It is an insultingly loathsome ballet that demeans womanhood. To include it in a program that inevitably attracts family audiences verges on irresponsibility.
Tudor, its creator, was one of the 20th century's most influential choreographers, but Judgement was surely his most hatefully trivial, throwaway work. Apart from its woman-as-whore sexism -- to be fair, they ultimately triumph as thieves -- Judgement of Paris is barely competent at the mere level of choreographic craft. To place it on the same bill as Balanchine's Apollo, arguably the greatest ballet ever made, is to tempt disaster, especially when the target of Judgement's whoresome trio is as unconvincingly callow a rouť as Ryan Boorne.

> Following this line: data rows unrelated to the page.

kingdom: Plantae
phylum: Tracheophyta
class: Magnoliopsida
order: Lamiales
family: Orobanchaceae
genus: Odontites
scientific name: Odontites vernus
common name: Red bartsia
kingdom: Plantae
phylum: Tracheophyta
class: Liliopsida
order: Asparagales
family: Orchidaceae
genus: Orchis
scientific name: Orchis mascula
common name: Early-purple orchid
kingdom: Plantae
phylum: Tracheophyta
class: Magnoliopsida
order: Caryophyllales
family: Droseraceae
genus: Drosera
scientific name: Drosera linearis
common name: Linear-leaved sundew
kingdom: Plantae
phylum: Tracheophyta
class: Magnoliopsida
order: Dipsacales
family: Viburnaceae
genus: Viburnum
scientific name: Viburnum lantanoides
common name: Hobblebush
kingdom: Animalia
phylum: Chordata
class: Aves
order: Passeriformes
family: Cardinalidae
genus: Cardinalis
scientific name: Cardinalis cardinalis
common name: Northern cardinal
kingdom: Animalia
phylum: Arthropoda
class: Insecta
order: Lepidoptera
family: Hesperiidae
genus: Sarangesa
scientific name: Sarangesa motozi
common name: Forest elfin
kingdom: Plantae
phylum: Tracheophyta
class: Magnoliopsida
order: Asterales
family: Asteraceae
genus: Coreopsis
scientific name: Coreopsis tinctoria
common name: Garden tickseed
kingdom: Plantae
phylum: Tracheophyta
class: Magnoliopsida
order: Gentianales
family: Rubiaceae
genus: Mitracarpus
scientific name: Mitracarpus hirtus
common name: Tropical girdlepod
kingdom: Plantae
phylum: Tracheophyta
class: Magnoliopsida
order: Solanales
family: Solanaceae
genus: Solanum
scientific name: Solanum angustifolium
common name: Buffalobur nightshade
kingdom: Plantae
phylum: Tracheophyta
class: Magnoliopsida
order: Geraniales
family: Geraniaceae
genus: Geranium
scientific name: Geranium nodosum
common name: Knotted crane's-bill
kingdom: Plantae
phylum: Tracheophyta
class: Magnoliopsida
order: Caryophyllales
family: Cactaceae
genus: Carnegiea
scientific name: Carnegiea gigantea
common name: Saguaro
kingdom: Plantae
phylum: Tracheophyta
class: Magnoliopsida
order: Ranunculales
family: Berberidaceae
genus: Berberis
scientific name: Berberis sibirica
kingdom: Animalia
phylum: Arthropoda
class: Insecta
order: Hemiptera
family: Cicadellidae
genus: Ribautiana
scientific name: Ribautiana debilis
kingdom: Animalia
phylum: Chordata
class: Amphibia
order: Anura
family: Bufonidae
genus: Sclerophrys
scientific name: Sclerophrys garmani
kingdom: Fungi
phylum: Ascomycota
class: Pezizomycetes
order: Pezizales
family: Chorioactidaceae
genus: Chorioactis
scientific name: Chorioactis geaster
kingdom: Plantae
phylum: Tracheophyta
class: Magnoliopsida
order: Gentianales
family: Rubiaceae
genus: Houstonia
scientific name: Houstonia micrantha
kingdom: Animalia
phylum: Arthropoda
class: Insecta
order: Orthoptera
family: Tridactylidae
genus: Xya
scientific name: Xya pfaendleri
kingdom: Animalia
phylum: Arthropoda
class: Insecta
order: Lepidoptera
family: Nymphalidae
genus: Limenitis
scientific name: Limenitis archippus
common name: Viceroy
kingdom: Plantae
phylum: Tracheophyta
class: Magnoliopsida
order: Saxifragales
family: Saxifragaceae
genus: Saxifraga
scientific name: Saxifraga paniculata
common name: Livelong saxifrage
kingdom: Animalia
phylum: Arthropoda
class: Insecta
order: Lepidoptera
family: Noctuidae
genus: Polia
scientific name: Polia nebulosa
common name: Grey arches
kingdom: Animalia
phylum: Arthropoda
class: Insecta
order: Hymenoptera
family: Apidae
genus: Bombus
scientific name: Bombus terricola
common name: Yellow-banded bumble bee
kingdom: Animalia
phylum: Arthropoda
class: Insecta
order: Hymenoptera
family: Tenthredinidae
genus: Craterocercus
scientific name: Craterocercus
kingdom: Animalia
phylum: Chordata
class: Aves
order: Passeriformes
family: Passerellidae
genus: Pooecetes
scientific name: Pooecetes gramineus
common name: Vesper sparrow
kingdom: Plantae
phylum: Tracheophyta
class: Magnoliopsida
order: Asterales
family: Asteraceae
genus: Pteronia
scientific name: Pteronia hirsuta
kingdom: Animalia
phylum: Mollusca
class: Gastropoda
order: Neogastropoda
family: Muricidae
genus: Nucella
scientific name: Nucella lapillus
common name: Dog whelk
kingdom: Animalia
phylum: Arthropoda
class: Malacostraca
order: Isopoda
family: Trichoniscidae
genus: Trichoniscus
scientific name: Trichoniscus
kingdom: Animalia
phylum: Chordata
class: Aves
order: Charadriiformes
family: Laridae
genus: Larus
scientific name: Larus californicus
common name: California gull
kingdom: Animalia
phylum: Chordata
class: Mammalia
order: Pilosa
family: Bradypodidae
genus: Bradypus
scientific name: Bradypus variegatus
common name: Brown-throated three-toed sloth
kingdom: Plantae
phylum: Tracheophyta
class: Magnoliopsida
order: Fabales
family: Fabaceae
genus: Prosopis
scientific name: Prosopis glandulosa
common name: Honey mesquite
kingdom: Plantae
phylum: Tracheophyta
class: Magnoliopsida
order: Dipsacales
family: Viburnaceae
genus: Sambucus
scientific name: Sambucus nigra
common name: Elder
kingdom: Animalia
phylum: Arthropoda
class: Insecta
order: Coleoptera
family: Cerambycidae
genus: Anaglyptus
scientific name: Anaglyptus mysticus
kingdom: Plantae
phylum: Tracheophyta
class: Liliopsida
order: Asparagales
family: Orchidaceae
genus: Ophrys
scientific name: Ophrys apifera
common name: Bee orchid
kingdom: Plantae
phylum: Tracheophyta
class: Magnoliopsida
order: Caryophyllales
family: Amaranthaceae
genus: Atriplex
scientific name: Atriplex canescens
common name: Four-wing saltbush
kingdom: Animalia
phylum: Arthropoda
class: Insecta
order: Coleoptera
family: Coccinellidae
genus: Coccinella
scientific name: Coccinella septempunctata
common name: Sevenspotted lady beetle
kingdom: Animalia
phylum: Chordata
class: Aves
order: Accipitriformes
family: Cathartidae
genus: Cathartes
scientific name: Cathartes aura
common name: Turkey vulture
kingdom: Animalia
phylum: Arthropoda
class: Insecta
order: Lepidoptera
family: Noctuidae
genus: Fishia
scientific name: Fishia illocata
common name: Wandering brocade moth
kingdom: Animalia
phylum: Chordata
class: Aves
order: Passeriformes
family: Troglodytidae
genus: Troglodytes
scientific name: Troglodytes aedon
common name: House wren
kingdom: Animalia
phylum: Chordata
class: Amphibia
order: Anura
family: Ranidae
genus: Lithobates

What do you think about Michael Crabb's harsh critique of the ballet? To call it demeaning to women seems to suggest a misunderstanding of the piece's sardonic humour.
As for it's inclusion in the program (Napoli excerpts, Apollo, Judgement of Paris, Intermezzo) being irresponsible, I can see where he is coming from, but have to disagree. I was there both tuesday and yesterday and the audience response was very positive. Everyone thought it was hillarious! Many with young children left after Napoli and Apollo because the program ran quite late. After Napoli excerpts, Karen Kain introduces both Apollo and Judgement. She describes Judgement's sleazy setting, so that those who may be offended may leave (although I think they were few).
Sure, it's not the best ballet to represent an average night at the Hummingbird Centre but the small size of the outdoor stage is limiting and Judgement is a work that fits very well there. Also, it shows new audiences what a variety of styles there are in ballet.